[Work instruction]: Going line by line through the entries below, tally those that hold the string "Adhes". Give only the total.

(Electronic design files)
_ _ _ _

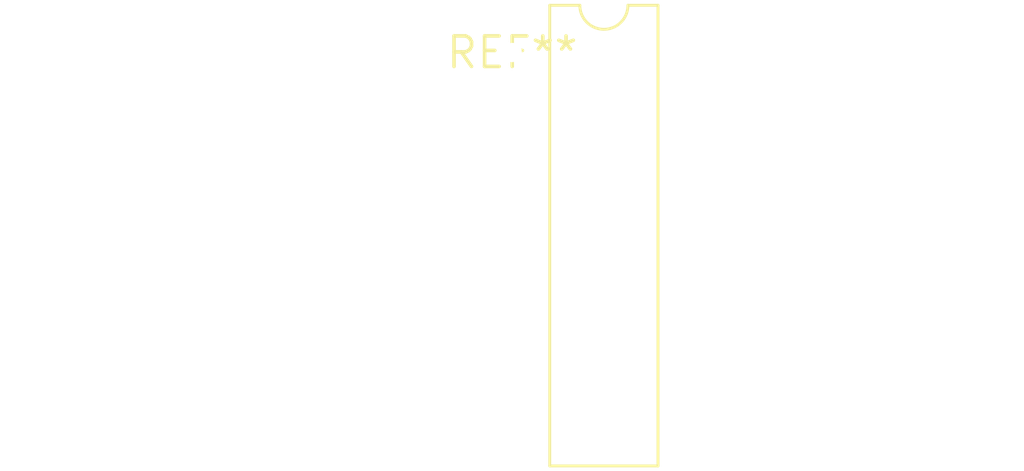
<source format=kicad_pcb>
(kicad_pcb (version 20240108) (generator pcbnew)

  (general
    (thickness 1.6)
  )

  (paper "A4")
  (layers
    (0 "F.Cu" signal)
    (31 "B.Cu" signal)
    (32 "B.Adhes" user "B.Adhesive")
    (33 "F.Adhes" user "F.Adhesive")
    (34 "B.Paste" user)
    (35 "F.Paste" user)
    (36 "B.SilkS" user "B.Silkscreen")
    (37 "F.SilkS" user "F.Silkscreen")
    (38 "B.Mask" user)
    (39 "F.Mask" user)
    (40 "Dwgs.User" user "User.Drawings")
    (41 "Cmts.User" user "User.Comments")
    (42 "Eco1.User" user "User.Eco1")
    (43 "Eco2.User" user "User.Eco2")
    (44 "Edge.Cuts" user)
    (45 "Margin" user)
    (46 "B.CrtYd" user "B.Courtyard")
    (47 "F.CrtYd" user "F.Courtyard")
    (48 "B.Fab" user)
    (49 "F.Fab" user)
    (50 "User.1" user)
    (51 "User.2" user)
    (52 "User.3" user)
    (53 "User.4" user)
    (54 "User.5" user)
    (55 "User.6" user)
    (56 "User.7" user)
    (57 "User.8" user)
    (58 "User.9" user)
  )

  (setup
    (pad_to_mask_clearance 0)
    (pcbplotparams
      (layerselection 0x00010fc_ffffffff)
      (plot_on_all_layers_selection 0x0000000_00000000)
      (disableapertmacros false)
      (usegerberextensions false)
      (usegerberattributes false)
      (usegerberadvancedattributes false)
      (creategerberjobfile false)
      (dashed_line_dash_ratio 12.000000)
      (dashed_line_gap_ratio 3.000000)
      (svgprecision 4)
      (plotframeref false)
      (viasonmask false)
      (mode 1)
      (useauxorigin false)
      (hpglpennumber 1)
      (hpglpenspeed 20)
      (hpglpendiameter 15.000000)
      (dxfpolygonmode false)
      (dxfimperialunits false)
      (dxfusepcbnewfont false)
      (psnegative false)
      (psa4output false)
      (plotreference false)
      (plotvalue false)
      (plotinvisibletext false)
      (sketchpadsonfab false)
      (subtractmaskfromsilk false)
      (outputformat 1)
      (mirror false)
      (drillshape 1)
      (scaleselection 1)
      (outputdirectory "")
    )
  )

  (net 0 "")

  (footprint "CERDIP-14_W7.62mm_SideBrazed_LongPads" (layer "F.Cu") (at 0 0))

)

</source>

_ _ _ _

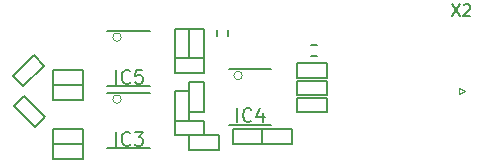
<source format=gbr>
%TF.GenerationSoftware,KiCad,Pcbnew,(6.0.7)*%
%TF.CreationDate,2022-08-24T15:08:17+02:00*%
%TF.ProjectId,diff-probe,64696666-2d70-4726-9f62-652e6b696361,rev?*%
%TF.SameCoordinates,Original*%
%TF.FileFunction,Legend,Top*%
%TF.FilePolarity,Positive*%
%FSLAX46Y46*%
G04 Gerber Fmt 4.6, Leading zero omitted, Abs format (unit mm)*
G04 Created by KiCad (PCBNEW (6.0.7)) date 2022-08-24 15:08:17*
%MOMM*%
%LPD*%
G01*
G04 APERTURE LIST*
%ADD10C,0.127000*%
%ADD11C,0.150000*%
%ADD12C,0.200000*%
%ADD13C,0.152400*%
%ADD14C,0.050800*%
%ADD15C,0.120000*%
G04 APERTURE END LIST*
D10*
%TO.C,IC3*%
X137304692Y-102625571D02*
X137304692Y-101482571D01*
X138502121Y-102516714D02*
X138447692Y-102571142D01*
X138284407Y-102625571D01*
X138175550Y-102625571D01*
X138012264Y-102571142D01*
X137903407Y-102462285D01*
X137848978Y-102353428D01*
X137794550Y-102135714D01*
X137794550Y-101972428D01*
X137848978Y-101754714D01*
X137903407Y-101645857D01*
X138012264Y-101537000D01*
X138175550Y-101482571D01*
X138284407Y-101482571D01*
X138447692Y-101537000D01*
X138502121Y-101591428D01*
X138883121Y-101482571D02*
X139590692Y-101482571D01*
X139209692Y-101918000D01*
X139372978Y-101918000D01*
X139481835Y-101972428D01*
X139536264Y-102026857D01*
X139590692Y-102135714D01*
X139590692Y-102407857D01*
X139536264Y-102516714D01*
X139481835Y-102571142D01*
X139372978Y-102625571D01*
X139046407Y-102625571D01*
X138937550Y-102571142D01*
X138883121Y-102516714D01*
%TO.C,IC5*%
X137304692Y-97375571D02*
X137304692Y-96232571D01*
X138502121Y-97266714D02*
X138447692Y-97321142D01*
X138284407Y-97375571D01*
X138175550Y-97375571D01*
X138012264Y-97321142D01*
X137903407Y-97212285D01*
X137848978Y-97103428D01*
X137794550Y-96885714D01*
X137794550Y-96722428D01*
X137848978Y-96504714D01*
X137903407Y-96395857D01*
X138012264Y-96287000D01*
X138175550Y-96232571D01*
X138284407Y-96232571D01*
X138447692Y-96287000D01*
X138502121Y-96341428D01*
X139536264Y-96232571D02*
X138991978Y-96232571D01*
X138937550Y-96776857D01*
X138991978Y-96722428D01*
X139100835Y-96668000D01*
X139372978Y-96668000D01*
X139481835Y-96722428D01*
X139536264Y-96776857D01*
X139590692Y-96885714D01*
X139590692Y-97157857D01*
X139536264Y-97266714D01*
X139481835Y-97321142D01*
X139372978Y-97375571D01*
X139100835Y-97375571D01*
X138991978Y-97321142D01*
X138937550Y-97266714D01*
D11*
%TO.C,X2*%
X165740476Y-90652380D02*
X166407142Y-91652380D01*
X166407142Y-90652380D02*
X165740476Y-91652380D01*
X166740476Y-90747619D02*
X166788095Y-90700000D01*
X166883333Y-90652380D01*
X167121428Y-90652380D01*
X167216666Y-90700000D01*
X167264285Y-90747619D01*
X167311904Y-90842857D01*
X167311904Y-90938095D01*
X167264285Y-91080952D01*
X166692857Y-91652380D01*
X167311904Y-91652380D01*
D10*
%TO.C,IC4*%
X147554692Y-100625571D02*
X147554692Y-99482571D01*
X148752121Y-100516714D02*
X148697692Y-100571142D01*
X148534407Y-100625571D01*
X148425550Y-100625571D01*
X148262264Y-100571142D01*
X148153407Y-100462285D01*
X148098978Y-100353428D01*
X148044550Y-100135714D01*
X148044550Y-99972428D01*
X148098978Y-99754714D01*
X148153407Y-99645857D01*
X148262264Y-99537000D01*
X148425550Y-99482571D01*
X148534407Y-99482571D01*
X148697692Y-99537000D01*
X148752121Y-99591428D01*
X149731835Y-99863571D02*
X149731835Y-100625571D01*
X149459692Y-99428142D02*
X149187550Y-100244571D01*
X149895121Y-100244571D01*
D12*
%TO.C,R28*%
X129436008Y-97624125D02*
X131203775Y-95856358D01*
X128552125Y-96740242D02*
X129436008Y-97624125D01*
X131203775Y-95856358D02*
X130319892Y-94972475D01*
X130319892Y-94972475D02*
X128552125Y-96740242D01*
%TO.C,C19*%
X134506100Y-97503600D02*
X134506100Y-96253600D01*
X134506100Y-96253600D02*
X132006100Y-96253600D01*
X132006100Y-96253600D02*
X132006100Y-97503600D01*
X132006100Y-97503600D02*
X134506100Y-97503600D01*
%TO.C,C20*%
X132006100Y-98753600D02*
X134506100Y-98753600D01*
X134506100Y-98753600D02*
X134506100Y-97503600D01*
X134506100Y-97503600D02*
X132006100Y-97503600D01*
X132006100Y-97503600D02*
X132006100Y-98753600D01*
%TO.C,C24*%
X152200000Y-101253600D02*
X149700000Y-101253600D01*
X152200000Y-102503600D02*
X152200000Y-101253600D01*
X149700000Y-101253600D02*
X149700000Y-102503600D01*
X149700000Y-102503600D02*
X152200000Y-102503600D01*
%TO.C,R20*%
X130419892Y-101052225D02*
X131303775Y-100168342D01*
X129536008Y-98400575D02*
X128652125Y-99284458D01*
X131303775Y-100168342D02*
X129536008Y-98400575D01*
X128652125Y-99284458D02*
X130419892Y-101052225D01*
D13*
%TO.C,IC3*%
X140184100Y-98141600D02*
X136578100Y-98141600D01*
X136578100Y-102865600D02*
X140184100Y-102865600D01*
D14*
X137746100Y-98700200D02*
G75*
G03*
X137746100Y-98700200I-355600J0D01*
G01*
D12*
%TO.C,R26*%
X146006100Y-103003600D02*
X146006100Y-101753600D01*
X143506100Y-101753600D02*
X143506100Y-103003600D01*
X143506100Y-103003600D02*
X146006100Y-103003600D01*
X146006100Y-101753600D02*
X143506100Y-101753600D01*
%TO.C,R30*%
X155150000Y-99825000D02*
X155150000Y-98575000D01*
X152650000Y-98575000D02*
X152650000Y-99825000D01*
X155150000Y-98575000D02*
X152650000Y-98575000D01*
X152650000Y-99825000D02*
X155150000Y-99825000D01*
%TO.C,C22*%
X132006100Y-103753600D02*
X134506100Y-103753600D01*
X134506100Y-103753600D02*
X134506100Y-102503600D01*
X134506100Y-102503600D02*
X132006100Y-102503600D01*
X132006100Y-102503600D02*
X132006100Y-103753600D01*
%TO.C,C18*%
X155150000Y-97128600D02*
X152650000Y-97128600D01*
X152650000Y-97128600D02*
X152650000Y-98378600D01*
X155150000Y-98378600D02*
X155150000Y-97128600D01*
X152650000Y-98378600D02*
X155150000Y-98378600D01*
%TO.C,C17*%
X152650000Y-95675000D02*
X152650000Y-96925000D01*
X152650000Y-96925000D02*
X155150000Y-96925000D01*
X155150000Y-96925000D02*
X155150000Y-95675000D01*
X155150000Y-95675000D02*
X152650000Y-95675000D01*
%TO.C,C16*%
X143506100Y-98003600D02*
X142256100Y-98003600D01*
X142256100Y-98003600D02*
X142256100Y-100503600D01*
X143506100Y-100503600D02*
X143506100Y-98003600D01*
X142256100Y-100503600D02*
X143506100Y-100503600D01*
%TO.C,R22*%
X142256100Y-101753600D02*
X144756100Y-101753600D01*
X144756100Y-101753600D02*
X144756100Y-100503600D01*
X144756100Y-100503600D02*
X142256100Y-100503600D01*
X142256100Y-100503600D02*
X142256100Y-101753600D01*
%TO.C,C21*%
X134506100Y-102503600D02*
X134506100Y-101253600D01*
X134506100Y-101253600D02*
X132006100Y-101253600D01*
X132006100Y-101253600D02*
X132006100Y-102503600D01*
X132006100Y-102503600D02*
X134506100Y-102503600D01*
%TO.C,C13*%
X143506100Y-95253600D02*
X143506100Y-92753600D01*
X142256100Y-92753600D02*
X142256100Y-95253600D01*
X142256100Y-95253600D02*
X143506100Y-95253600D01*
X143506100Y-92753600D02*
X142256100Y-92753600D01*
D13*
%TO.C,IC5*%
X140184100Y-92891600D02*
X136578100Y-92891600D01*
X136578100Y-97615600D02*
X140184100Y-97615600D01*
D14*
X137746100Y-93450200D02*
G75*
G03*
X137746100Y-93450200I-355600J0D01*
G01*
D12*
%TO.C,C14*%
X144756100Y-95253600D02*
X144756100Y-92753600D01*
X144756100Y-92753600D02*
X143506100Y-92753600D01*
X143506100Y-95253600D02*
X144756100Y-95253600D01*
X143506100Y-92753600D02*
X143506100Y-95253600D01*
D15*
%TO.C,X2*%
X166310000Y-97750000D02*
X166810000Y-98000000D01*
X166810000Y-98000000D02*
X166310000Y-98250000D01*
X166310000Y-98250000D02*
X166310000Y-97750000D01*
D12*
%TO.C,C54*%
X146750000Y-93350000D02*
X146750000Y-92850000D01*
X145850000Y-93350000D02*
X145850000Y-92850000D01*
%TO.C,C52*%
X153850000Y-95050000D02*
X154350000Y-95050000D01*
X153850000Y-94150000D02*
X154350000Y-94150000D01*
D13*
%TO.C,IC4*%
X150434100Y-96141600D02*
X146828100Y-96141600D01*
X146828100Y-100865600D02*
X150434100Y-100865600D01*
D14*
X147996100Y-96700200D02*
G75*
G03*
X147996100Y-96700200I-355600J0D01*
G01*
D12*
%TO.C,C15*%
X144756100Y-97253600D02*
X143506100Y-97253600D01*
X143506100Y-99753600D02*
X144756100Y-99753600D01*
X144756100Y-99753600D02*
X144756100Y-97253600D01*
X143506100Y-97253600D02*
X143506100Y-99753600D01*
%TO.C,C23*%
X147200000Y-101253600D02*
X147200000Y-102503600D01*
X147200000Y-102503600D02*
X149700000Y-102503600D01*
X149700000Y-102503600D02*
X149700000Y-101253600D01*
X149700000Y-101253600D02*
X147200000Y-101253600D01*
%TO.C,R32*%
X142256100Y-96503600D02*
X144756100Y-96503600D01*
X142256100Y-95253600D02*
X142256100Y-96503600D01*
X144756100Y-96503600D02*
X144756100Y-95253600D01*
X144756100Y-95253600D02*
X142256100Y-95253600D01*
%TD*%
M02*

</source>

_ _ _ _

[Solution for this task]: 2